The pedal pivots on a bush that is clamped into the pedal carrier, with a large washer or spacer each side of it.

The pedal has a fixed bush, but this is slightly shorter than the fixed bush in the pedal carrier. This means that the pedal has a very slight clearance to move from side to side on the carrier bush to keep it in line with the master cylinder push-rod. But if the two bushes dry out the pedal can become stiff, and if it has been assembled incorrectly the pedal can be out of line with the push-rod which can also make it stiff.

The pushrod holes in the pedal do wear oval, and the clevis pin wears. This could cause stiffness but is more likely to cause excessive slop and a low biting point.

The pedal footpad should have some side to side movement, and there should be some free play when pressing and releasing the footpad slightly, and both of those show the pedal is free on its pivot at least.

Your next mission, should you decide to accept it, is to remove the pedal cover.

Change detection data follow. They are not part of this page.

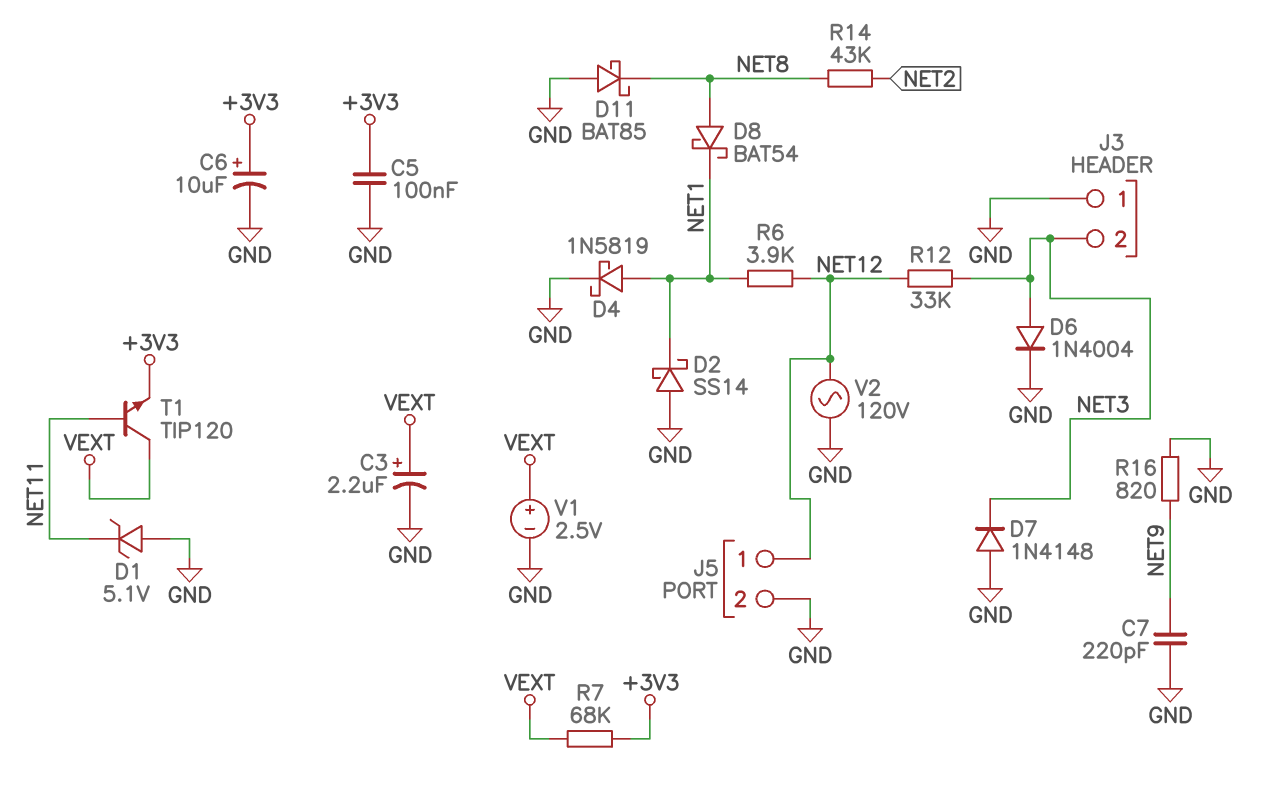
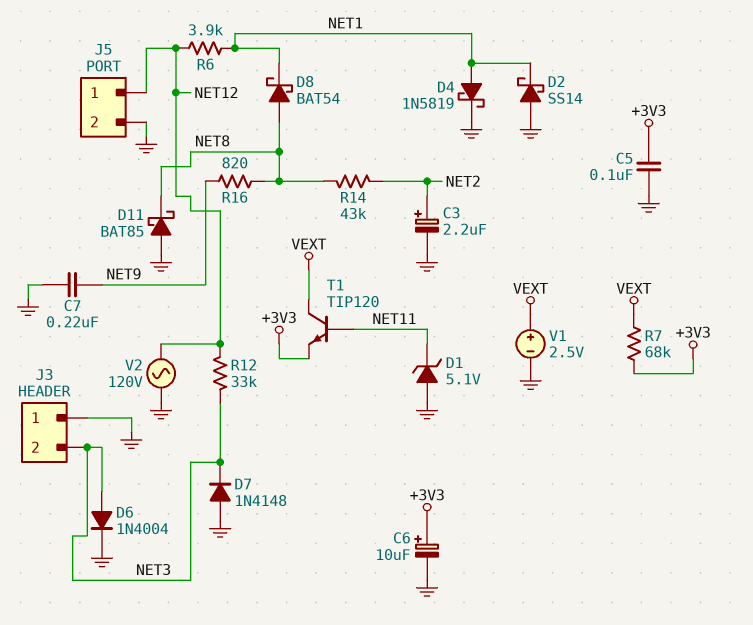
C3: 2.2uF (plus VEXT, minus GND) -> 2.2uF (plus NET2, minus GND)
C7: 220pF (GND, NET9) -> 220nF (GND, NET9)
R16: 820 (GND, NET9) -> 820 (NET8, NET9)

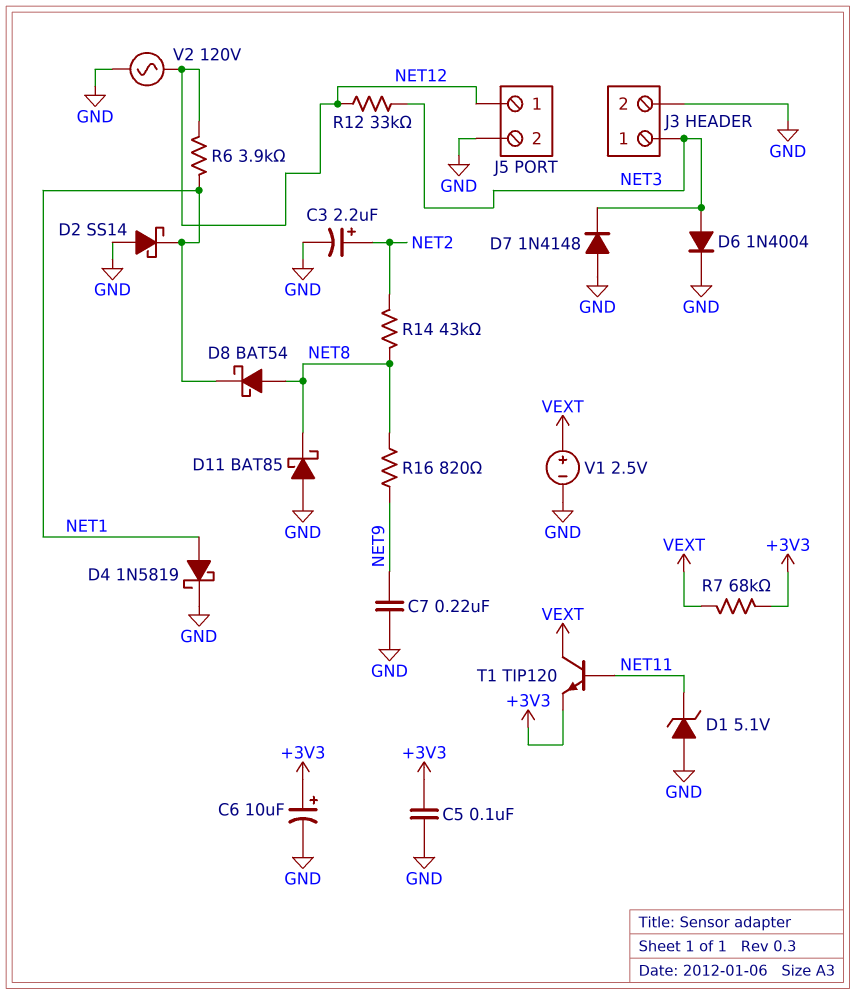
J3 pin 1: GND -> NET3
J3 pin 2: NET3 -> GND

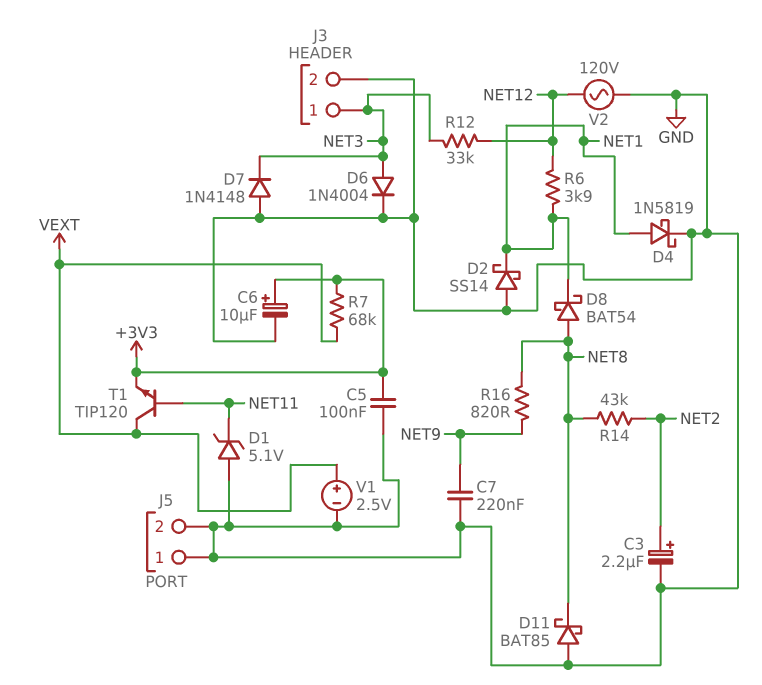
J5 pin 1: NET12 -> GND

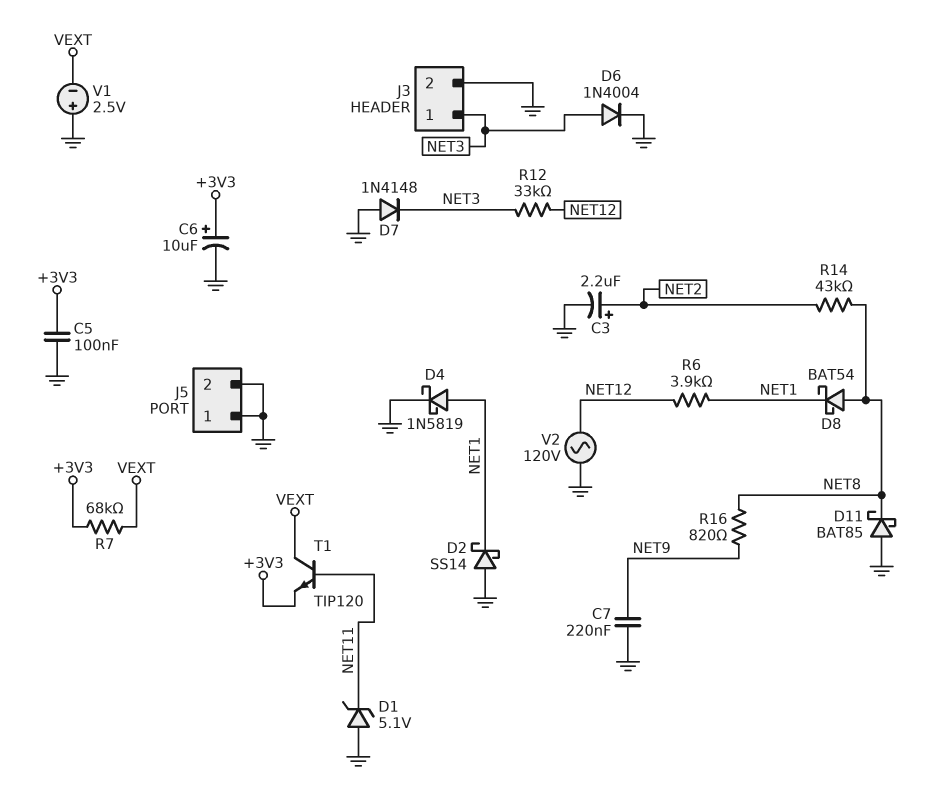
V1: 2.5V (plus VEXT, minus GND) -> 2.5V (plus GND, minus VEXT)

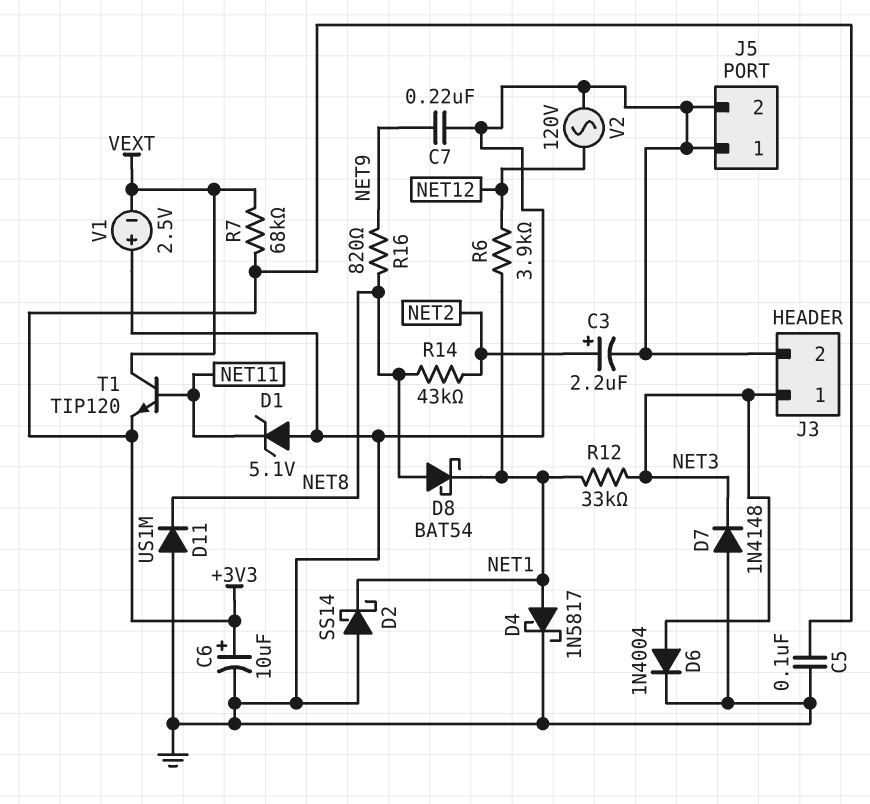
D4: schottky 1N5819 (A NET1, K GND) -> schottky 1N5817 (A NET1, K GND)
D11: schottky BAT85 (A GND, K NET8) -> diode US1M (A GND, K NET8)
R12: 33k (NET3, NET12) -> 33k (NET1, NET3)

When I got my Mk1 I had that exact problem. Obviously the previous owner had tride to cure it because in the spares he gave me was a master cylinder and slave cylinder
( both looked nearly new ) and new ones on the car. I replaced the flexi and the operation is now smooth and progressive.
A J Dee

I'm with C H, Gary and Andy because I worked on an MGC recently where the clutch pedal went to the floor and disengaged the drive as normal. However, the pedal return stroke, although smooth, was exceptionally slow and rendered the car unusable. During investigation the pedal finally refused to return. All the likely causes were checked out before the culprit was found to be a degrading flexible hose. Needless to say all system components were cleaned out to remove any debris.